FHE has long been described as transformative for data privacy and cloud security as it enables computing on encrypted data sets, thereby keeping the underlying data secure. However, existing FHE algorithms are computationally intensive and have been often considered as not yet practical for real world applications.
Cornami’s partnership with Inpher overcomes such limitations to deliver real-time FHE computing to a ready and rapidly expanding market.
Inpher is a cryptographic Secret Computing company that powers privacy-preserving AI and analytics. Secret Computing has brought years of academic research in secure Multi-Party Computation (MPC) and FHE — into commercially-ready applications.
With Secret Computing technology, data scientists can finally build advanced analytics and Artificial Intelligence (AI) models on distributed data sources without ever exposing or transferring sensitive data across departments, organizations, or jurisdictions.
Secret Computing ensures that data privacy and security are retained under the privacy requirements of organizations during these computations, including being GDPR compliant.
Cornami has developed a break-through computing-hardware architecture that massively scales application performance without penalties to deliver real-time computing for critical and complex applications that are out of reach of traditional, legacy processors.

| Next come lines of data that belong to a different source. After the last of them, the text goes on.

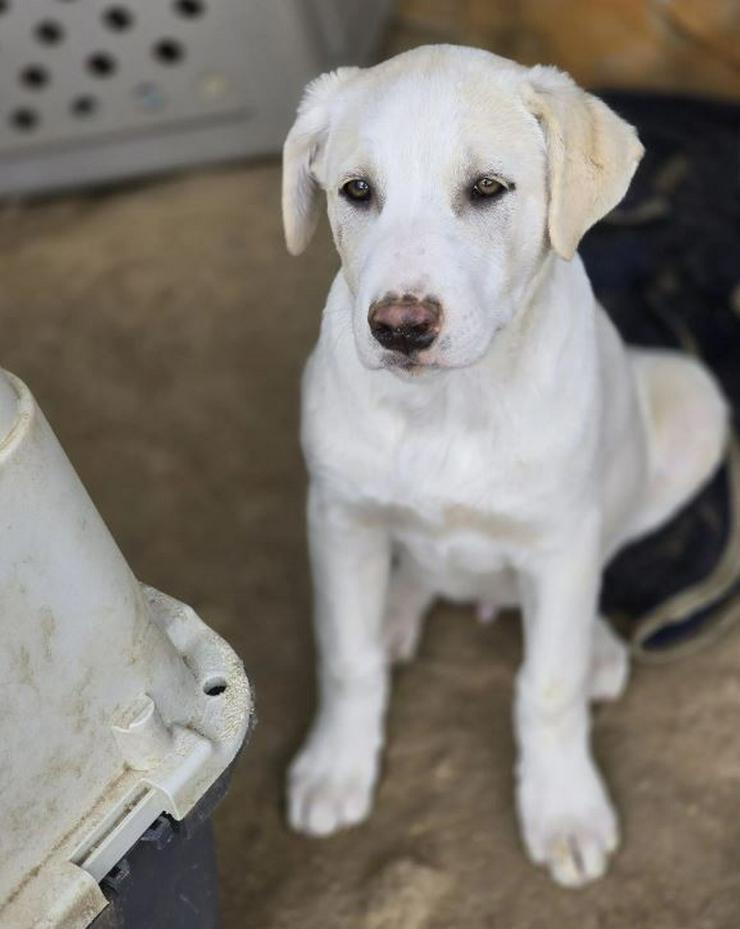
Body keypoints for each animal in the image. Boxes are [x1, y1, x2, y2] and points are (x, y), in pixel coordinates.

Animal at [280, 47, 724, 888]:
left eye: (487, 189)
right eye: (357, 191)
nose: (400, 326)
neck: (451, 404)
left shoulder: (559, 543)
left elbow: (546, 686)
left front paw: (564, 810)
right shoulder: (337, 518)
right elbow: (347, 657)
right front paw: (335, 766)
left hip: (697, 403)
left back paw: (599, 647)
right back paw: (397, 607)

The Cornami technology reduces power and latency while vastly increasing the compute performance for today’s immense datasets requiring real-time computing.
“Cornami’s unique and scalable computational fabric is the first compute platform we’ve seen that can meet FHE’s substantial computing requirements hitting both performance and cost requirements for a commercially viable product.
“We look forward to working with Cornami to provide unrestricted FHE solutions to the market, said Dimitar Jetchev, CTO and co-founder of Inpher, Inc.”
The two companies are collaborating to enable Inpher’s advanced cryptographic products, in which data remains protected while being processed, to execute on the Cornami computing platform.
Cornami’s unique next-generation post-von Neumann architecture enables massive parallelism and pipelining capabilities at scale, delivering compute-intensive FHE for commercially viable real-time products and services.
Massive and costly data breaches become a thing of the past
Commercially viable FHE provides quantum-secure privacy-preserving computing on encrypted data sets, keeping the underlying data secure. In essence, assume that computing environments are compromised; so, secure the data.
The data, including its unrestricted computational derivatives, remain encrypted at rest and throughout its processing life cycle. Data is only decrypted to plaintext in data owner-controlled environments.
Data Secure from Quantum Computer-Based Attacks
FHE is based on notoriously hard mathematical lattice problems that are secure against attacks even by quantum computers. This feature allows provable data security – even in untrusted computing environments like public cloud platforms.
AI training, AI inference, and analytics gain data insights without data exposure
Datasets from single or multiple sources can be encrypted using the same public FHE key. The data is then aggregated into an encrypted database, where AI (both training and inference) and analytic algorithms can be applied at commercially viable speeds.
Results can be decrypted by a third-party without ever exposing plaintext data. This feature enables the cooperation of multiple, independent organizations such as healthcare companies, governments, financial institutions and more to gain insights into their collective data while preserving the privacy of that data’s contents.
“In order to achieve value from data analytics, including those driving the AI and ML market, the industry needs to address the protection of the data.
“Massive security breaches bring regulatory pressure to restrict data collection and cloud-based information with the realization that regardless of effort, with existing perimeter-based security measures, computing environment attack points will always exist.
“The cryptography experts at Inpher have developed quantum-safe cryptographic primitives and protocols to encrypt data and perform arbitrary computation on that encrypted data that returns an encrypted result.
“Combining both Cornami and Inpher technologies will enable future-proof and provable data security. These are mathematical computationally-intensive algorithms highly unsuitable for the processors of today.
“We greatly value our partnership with Inpher to enable for the first time the performance required to deliver commercially viable FHE products in real-time, said Paul Master, CTO and co-founder of Cornam.”
Cornami and Inpher have completed several technical exploratory milestones to understand their harmonious fit. Both companies are engaged in delivering market ready solutions that address multiple customers’ needs to compute on encrypted datasets.